Implementing CSIRT based on some frameworks and maturity model
Incident Management については、OWASP SAMM の中でも Security Practice が設けられてされていますが、本格的に成熟度を上げていくとなると OWASP の成果物だけではなかなか難しいと考えています。そういった場合に何らかの手掛かりになれば嬉しいです。
Jakarta
OWASP Risk Assessment Framework に関する解説がありました。短い時間でしたが、使い方を学びたかったツールでしたので有意義でした。
Israel
Vulnerable Dependencies: It’s Not About Discovery
OWASP Defect Dojo がメトリクスの例として紹介されていました。実際にデプロイしてどう活用するかを学びなおしたいです。
Kyiv (Ukraine)
Cybersecurity Economics
OWASP SAMM が Metrics の例として紹介されていました。Security Metrics がコントロールの提供、脆弱性管理とインシデント対応に偏っていて、いかに損失を軽減するかという観点については十分ではないという指摘は示唆に富んでいると感じました。
Cambridge (UK)
OWASP Application Security Curriculum Project の立ち上げに関するセッションと、OWASP SecureFlag Community Edition が紹介するセッションで、教育という観点でまとめられていた Chapter でした。
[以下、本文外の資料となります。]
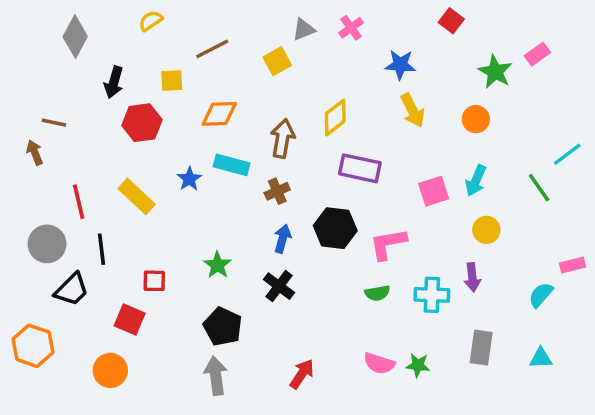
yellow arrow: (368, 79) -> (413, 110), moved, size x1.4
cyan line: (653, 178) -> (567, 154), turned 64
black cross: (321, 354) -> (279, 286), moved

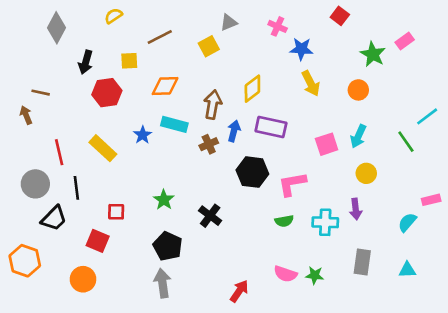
pink cross: (351, 28) -> (278, 26), moved, turned -30
blue arrow: (283, 239) -> (234, 131), moved
red arrow: (302, 374) -> (239, 291), moved

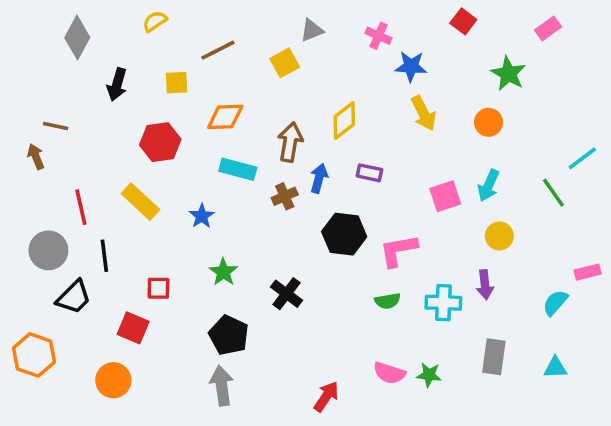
pink rectangle: (405, 41) -> (548, 29), moved
red hexagon: (107, 93) -> (160, 142), moved
purple rectangle: (271, 127) -> (369, 173), size x0.6
blue star: (143, 135) -> (202, 216), moved

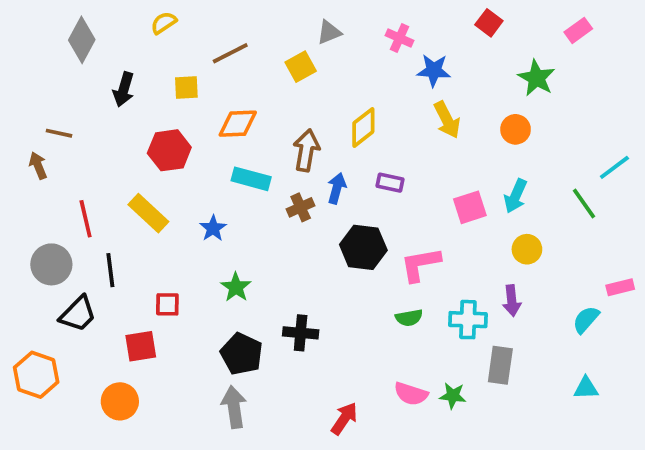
black cross: (287, 294) -> (301, 333), moved, turned -32
red square: (133, 328) -> (141, 346), turned -32
gray rectangle: (494, 357) -> (500, 365), moved

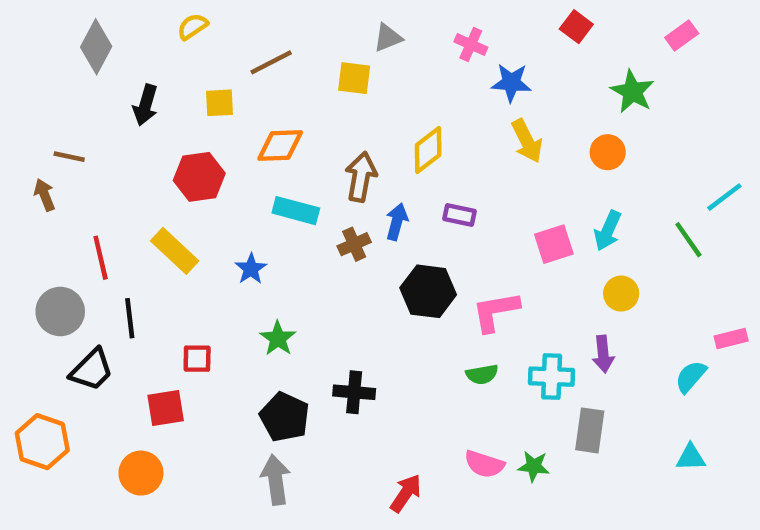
yellow square: (301, 67) -> (354, 78), turned 36

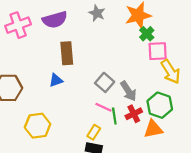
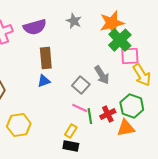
green cross: (147, 34) -> (120, 40), size x1.6
blue triangle: (56, 80) -> (44, 81), moved
gray arrow: (128, 91) -> (102, 75), moved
Incubator レベルのプロジェクトを紹介するのは、OWASP Chapters All Day の趣旨にもよく合うなと感じた次第です。
London (UK)
OWASP Nettacker Project の紹介がありました。こうしたツール系のプロジェクトの知識のアップデートが追い付いていないので、参考になりました。Nessus に近いイメージですね。
また Gamification of Threat Modelling の中で、OWASP Cornucopia の紹介がありました。数年前の Codeblue で Cornucopia をいただいたのですが、Threat Modeling の観点でこれを使ったことはなかったので、非常に興味深く聞きました。
ここまでお読みいただきありがとうございました。
たくさんのアーカイブがありますので、ぜひ皆様も英語に恐れずお好きな講演を探してみてください。次回も開催されるとのことですので、楽しみにしています。